The facts speak for themselves. In the last 18 months, the ICC introduced the first controls and financial returns on brokers, conducted on-site inspections at car registration sites and financial services institutions across Lebanon, took action against unlicensed entities selling insurance products, started a process to review insurance products in the market, opened communication channels with the Association of Insurance Companies of Lebanon (ACAL) and Lebanese Insurance Brokers Syndicate (LIBS) and actively involved them in its process to design regulatory reforms, and much more.
Notwithstanding legal modernization, the regulator needs to assert its role with tangible and useful action; the fact is that the strongest legislation would remain useless if it were not translated into action that left a positive impact on the sector. On the other hand, no one would oppose a regulator determined to fulfill its mission and serve the best interests of policyholders and shareholders, even if its actions were not explicitly stipulated in the law. Replacing the National Insurance Board with a consultative process is a possible solution that mitigates the risk of political deadlock, but it is not the only one.

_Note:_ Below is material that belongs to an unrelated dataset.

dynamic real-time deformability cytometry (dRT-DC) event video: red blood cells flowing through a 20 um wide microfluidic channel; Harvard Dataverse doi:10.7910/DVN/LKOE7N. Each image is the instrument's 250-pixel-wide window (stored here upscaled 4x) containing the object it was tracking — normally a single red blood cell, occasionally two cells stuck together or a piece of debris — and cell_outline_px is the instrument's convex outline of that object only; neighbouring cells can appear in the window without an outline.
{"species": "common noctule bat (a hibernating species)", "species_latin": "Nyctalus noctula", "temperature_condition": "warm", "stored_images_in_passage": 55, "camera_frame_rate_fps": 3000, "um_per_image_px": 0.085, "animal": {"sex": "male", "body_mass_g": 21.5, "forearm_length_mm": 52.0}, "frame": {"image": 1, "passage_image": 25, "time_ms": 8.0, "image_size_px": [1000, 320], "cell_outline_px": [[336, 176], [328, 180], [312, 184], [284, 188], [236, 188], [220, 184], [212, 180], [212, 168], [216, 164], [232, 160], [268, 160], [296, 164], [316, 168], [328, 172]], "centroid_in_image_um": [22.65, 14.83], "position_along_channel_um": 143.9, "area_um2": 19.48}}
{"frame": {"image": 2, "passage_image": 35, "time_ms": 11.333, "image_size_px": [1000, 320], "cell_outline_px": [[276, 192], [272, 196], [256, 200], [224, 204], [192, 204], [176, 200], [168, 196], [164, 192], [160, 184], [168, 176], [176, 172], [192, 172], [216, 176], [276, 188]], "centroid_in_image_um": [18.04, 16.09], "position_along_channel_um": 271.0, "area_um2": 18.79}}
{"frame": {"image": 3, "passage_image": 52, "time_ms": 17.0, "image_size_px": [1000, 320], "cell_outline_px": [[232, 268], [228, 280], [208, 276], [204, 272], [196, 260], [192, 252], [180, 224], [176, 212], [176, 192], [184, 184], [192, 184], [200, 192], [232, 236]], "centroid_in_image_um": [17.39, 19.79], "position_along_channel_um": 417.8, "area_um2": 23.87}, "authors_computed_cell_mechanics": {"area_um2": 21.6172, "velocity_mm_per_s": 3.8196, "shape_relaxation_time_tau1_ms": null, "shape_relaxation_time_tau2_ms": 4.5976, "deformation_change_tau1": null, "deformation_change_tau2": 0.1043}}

Corporate governance remains a major concern for the ICC, and a challenging area to address given the historical context, as a large number of companies are family-owned
E What are the ICC’s plans in relation to imposing corporate governance regulations on insurance providers, and what legal methodology do you envision for the implementation or enforcement of governance mandates on Lebanese insurance providers?
Corporate governance remains a major concern for the ICC, and a challenging area to address given the historical context, as a large number of companies are family-owned. The ICC is addressing this issue using a risk-based approach on a case-by-case basis, and the sector is cooperating.
It should be stated that companies should not sit back and wait for the regulator to give them instructions on how they should best conduct their business. Corporate governance is not a matter of supervision but a fundamental requirement for the long-term sustainability of any business, let alone insurance. It should be stated that a number of players in the market have implemented advanced governance and extracted significant advantages from it in terms of performance and general business conduct.
E You have revised the ICC’s logo and identity in 2016. What is your message with the new logo?
This is a step toward an ICC that will become an independent supervisory body with its own internal governance, in line with the international trend for insurance regulatory bodies. Lebanon has a long insurance history, and the potential to reach a stage where the sector plays a major role in the nation’s economy is large. The ICC’s aim is to be a primary actor in this transformation.